1.1. Introduction to small-scale crab pot fishing
As an introduction to the methods employed in this study, we provide an overview of the sequence of tasks performed in a typical work cycle for a two-man crab pot fishing crew. First the captain of the boat drives up to a buoy floating in the water and reaches out with a long pole with a hook on the end (often called a catch stick and is usually between 4 and 8 feet long and is made of aluminum or wood) and hooks the rope attached to the buoy. The captain then pulls this pole in and feeds the rope into a mechanized device called a pot-puller which is then activated and draws the crab pot (see Fig. 1 for a picture of a crab pot) up from its resting place on the bottom of the ocean or river. After feeding the pot-puller, the captain then sets down the catch stick and drives to the next buoy. Once the pot-puller lifts the pot to the side of the boat, the mate (second man on the team) lifts the pot from outside of the boat (Fig. 2) at about mid-shin level to the interior of the boat. As the mate is lifting the pot into the boat he dumps the old bait from inside the crab pot.
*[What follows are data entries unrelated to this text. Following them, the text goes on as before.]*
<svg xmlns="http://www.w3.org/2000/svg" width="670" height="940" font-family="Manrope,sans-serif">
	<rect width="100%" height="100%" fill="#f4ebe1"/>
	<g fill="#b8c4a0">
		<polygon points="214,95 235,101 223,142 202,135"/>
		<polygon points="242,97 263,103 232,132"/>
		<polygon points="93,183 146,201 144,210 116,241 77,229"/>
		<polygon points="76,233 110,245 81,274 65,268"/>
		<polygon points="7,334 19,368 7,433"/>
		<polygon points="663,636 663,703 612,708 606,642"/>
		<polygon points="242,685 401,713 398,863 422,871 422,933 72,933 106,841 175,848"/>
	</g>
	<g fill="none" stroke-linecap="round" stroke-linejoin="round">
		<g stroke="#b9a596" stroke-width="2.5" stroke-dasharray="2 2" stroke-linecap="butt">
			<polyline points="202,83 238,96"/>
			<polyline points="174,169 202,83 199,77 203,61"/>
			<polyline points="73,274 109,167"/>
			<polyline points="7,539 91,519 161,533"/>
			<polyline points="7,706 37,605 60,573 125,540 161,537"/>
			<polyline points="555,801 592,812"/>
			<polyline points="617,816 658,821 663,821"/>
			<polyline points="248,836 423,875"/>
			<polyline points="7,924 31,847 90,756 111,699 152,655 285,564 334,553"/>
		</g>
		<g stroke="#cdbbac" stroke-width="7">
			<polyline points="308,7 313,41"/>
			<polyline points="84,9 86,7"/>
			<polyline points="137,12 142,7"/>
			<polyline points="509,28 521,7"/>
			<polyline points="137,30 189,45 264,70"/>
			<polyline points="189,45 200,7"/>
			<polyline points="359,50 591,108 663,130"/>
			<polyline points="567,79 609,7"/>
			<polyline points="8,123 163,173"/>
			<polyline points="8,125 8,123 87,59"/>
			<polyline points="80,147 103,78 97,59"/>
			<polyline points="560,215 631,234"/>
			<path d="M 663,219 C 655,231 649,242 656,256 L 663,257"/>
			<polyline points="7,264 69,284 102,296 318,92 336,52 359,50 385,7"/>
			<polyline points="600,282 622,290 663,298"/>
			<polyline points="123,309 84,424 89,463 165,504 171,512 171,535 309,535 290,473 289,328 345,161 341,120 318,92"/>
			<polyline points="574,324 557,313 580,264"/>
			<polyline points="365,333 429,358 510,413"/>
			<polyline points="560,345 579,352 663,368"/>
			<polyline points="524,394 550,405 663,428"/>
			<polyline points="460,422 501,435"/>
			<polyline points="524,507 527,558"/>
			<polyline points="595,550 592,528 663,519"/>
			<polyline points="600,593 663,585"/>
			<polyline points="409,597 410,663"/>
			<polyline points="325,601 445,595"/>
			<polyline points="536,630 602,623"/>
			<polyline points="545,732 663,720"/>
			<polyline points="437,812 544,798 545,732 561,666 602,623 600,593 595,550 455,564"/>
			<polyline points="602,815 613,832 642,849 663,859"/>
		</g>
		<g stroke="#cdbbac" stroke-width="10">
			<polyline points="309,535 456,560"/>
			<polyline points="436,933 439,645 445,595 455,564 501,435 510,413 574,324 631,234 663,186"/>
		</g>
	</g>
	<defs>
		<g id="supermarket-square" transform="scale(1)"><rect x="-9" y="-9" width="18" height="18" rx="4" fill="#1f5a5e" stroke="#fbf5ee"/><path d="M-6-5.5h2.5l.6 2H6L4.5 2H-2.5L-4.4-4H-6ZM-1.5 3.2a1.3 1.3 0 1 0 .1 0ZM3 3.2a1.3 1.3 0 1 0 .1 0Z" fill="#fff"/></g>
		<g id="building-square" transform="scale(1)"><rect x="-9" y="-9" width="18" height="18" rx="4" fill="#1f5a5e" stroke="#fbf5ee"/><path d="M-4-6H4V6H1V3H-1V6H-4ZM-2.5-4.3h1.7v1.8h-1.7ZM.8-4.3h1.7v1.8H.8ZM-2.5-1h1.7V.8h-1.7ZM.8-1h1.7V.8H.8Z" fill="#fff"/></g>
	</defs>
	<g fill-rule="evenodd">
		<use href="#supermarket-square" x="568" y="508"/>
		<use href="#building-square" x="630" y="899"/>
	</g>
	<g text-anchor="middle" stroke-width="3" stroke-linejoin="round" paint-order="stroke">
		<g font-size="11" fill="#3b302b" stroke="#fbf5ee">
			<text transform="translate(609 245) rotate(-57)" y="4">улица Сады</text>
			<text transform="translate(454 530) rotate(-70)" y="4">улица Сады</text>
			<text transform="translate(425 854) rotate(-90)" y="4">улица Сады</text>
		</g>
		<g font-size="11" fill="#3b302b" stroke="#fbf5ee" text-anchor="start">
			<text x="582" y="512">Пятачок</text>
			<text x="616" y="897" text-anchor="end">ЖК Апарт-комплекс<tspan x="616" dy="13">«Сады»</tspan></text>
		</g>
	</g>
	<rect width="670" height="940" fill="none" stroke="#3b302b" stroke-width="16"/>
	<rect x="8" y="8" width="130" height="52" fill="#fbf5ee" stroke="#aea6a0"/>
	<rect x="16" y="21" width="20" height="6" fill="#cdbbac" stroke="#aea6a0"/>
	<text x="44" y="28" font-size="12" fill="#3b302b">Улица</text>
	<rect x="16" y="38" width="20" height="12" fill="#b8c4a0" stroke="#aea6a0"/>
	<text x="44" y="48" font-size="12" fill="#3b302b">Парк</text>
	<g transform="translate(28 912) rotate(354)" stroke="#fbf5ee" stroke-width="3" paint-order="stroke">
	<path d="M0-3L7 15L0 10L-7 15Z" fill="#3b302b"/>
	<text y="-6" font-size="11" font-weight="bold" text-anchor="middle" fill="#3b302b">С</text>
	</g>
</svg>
Once the pot is in the boat the mate shakes the crab pot vigorously (4–10 shakes) to get the crabs to release their grip in the wire structure of the crab pot and empties them into the crab box. Once all of the crabs are out, the mate puts a new frozen bait fish in the crab pot and throws the baited crab pot back overboard. The mate then bends over the crab box and sorts through everything that was dumped into the box throwing all but the “keeper” crabs overboard. (This sorting task is typically performed by the third man in a three man crew). At just about the time the mate has finished with this sorting operation a new crab pot rope has been inserted into the puller and new pot is on its way up to the side of the boat. The cycle time between pots is about 60 s (typical for a two-man crew) and depending on the number of pots in the water, these fishermen can work from between 4 and 10 h per day. As part of this project five engineering control interventions were developed. Two of these (Crab Pot Ramp and Crab Pot Boom) are presented in this paper.